Fast and Robust UAV to UAV Detection and Tracking Algorithm
thesisposted on 2019-06-10, 16:14 authored by Jing LiJing Li
Unmanned Aerial Vehicle (UAV) technology is being increasingly used in a wide variety of applications ranging from remote sensing, to delivery, to security. As the number of UAVs increases, there is a growing need for UAV to UAV detection and tracking systems for both collision avoidance and coordination. Among possible solutions, autonamous “see-and-avoid” systems based on low-cost high-resolution video cameras offer the important advantages of light-weight and low power sensors. However, in order to be effective, camera based “see-and-avoid” systems will require sensitive, robust, and computationally efficient algorithms for UAV to UAV detect and tracking (U2U-D&T) from a moving camera.
In this thesis, we propose a general architecture for a highly accurate and computationally efficient U2U-D&T algorithms for detecting UAVs from a camera mounted on a moving UAV platform. The thesis contains three studies of U2U-D&T algorithms.
In the first study, we present a new approach to detect and track other UAVs from a single camera in our own UAV. Given the sequence of video frames, we estimate the background motion via perspective transformation model and then identify distinctive points in the background subtracted image to detect moving objects. We find spatio-temporal characteristics of each moving object through optical flow matching and then classify our targets which have very different motion compared with background. We also perform tracking based on Kalman filter to enforce the temporal consistency on our detection. The algorithm is tested on real videos from UAVs and results show that it is effective to detect and track small UAVs with limited computing resources.
In the second study, we present a new approach to detect and track UAVs from a single camera mounted on a different UAV. Initially, we estimate background motions via a perspective transformation model and then identify moving object candidates in the background subtracted image through deep learning classifier trained on manually labeled datasets. For each moving object candidates, we find spatio-temporal traits through optical flow matching and then prune them based on their motion patterns compared with the background. Kalman filter is applied on pruned moving objects to improve temporal consistency among the candidate detections. The algorithm was validated on video datasets taken from a UAV. Results demonstrate that our algorithm can effectively detect and track small UAVs with limited computing resources.
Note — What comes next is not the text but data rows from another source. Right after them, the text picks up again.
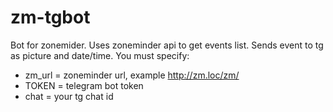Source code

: # zm-tgbot
Bot for zonemider. Uses zoneminder api to get events list. Sends event to tg as picture and date/time. You must specify:
- zm_url =  zoneminder url, example http://zm.loc/zm/
- TOKEN = telegram bot token
- chat = your tg chat id
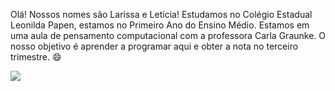 Olá! Nossos nomes são Larissa e Letícia! Estudamos no Colégio Estadual Leonilda Papen, estamos no Primeiro Ano do Ensino Médio. Estamos em uma aula de pensamento computacional com a professora Carla Graunke. O nosso objetivo é aprender a programar aqui e obter a nota no terceiro trimestre. 😄


![](https://media.tenor.com/C5ymPCUgI-UAAAAM/tangled.gif)
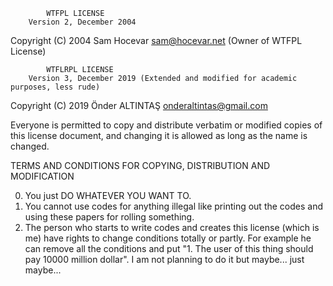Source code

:			WTFPL LICENSE
		Version 2, December 2004
 Copyright (C) 2004 Sam Hocevar <sam@hocevar.net> (Owner of WTFPL License)

			WTFLRPL LICENSE
		Version 3, December 2019 (Extended and modified for academic purposes, less rude)
 Copyright (C) 2019 Önder ALTINTAŞ <onderaltintas@gmail.com>

 Everyone is permitted to copy and distribute verbatim or modified
 copies of this license document, and changing it is allowed as long
 as the name is changed.

   TERMS AND CONDITIONS FOR COPYING, DISTRIBUTION AND MODIFICATION

  0. You just DO WHATEVER YOU WANT TO.
  1. You cannot use codes for anything illegal like printing out the codes and using these papers for rolling something.
  2. The person who starts to write codes and creates this license (which is me) have rights to change conditions totally or partly.
  For example he can remove all the conditions and put "1. The user of this thing should pay 10000 million dollar". 
  I am not planning to do it but maybe... just maybe...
The system in the third study is based on a computationally efficient pipeline consisting of moving object detection from a motion stabilized image, classification with a hybrid neural network, followed by Kalmann tracking. The algorithm is validated using video data collected from multiple fixed-wing UAVs that is manually ground-truthed and publicly available. Results indicate that the proposed algorithm can be implemented on practical hardware and robustly achieves highly accurate detection and tracking of even distant and faint UAVs.